As for the meaningful part of the test, the two and three quarter days of proper development and testing, the only question is how close Valentino Rossi can get to Casey Stoner. Pedrosa is unlikely to be able to put in a full schedule of testing and will be wary of aggravating his hand injury so close to the season. Of the other riders, Kawasaki’s John Hopkins is also recovering, from a groin injury in the American’s case, and the Kawasaki is short of development time, putting a damper on their hopes for the season; the Suzukis seem to be at least as good as last year, but still just a fraction behind the Honda, Yamaha and Ducati; and the intensity of competition between Stoner, Rossi and Pedrosa has forced a gap between them and the rest of the field.
The New Boys
To spice up the contest for mid-pack domination, 2008 sees the advent of 4 new faces, 3 of whom are world champions. Where last year, the Rookie of the Year title went to the only man eligible, in 2008 there are 4 candidates, promising a very hard-fought battle. The Spanish 250 world champion and Valentino Rossi’s Fiat Yamaha team mate, Jorge Lorenzo, is the current front runner for top rookie, but he faces very stiff competition from both Andrea Dovizioso, the man he beat the last two years running, and World Superbike champion James Toseland, on the Tech 3 Yamaha. Dovizioso is out for revenge, having suffered on vastly inferior equipment last year, and the Italian must be happy to be facing his arch rival on a Honda RC212V, probably a better machine than the current Yamaha M1, although Lorenzo has factory support while Dovizioso is only on a satellite team.
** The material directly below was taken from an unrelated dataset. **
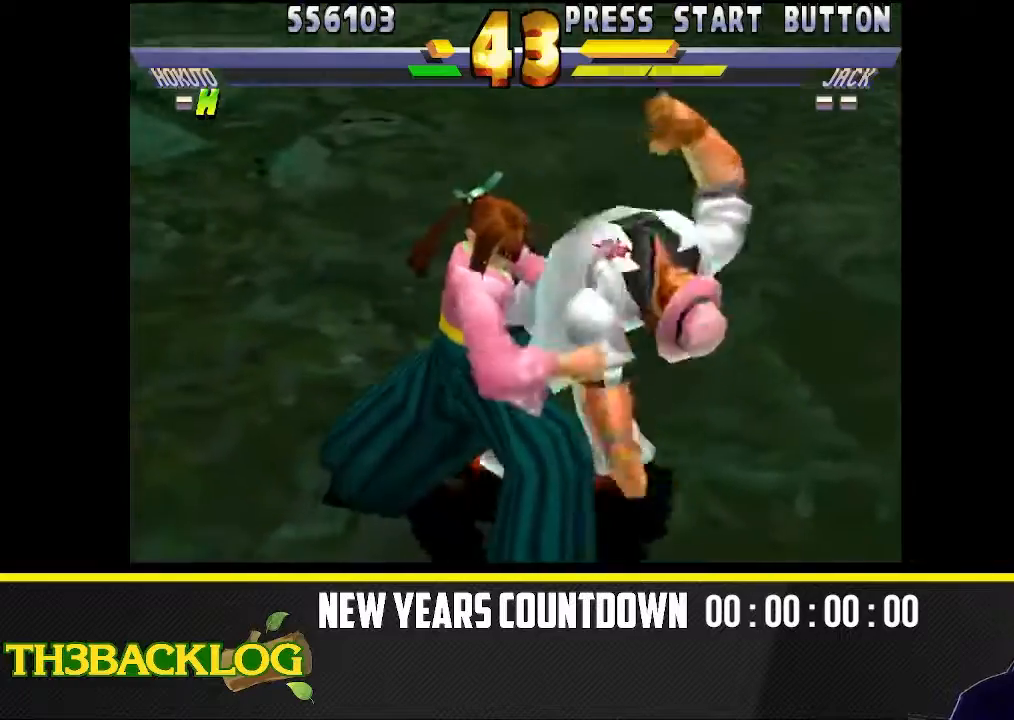
{"buttons": [], "left_stick": "center", "events": []}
Toseland, meanwhile, has to represent the world of WSBK racing, often sneered at in the MotoGP paddock as being second rate, and not a suitable avenue for entry into the premier class of racing. Troy Bayliss’ amazing victory in the final race of 2006, where he trounced the MotoGP regulars on the Ducati Desmosedici 990 after winning the World Superbike title, wedged the door ajar for JT to slip through onto a satellite Yamaha. Now it’s down to Toseland to prove his mettle, and make his mark in the MotoGP. Given his machinery, and his methodical approach, he is unlikely to set the world alight from the start, but with hard work and a little luck, he could start a few things smoldering.
And so, after the long dark night of winter, the first rays of dawn are alighting on the MotoGP horizon. The IRTA test at Jerez is not a real race, or a meaningful meeting, but it is light at the end of the tunnel. It may not provide the answer to the MotoGP fans’ every question, but it does mean that an answer to those questions is in sight, and the wait is nearly over. The official IRTA test may only be a phony war, but for the army of MotoGP followers, a phony war is better than nothing.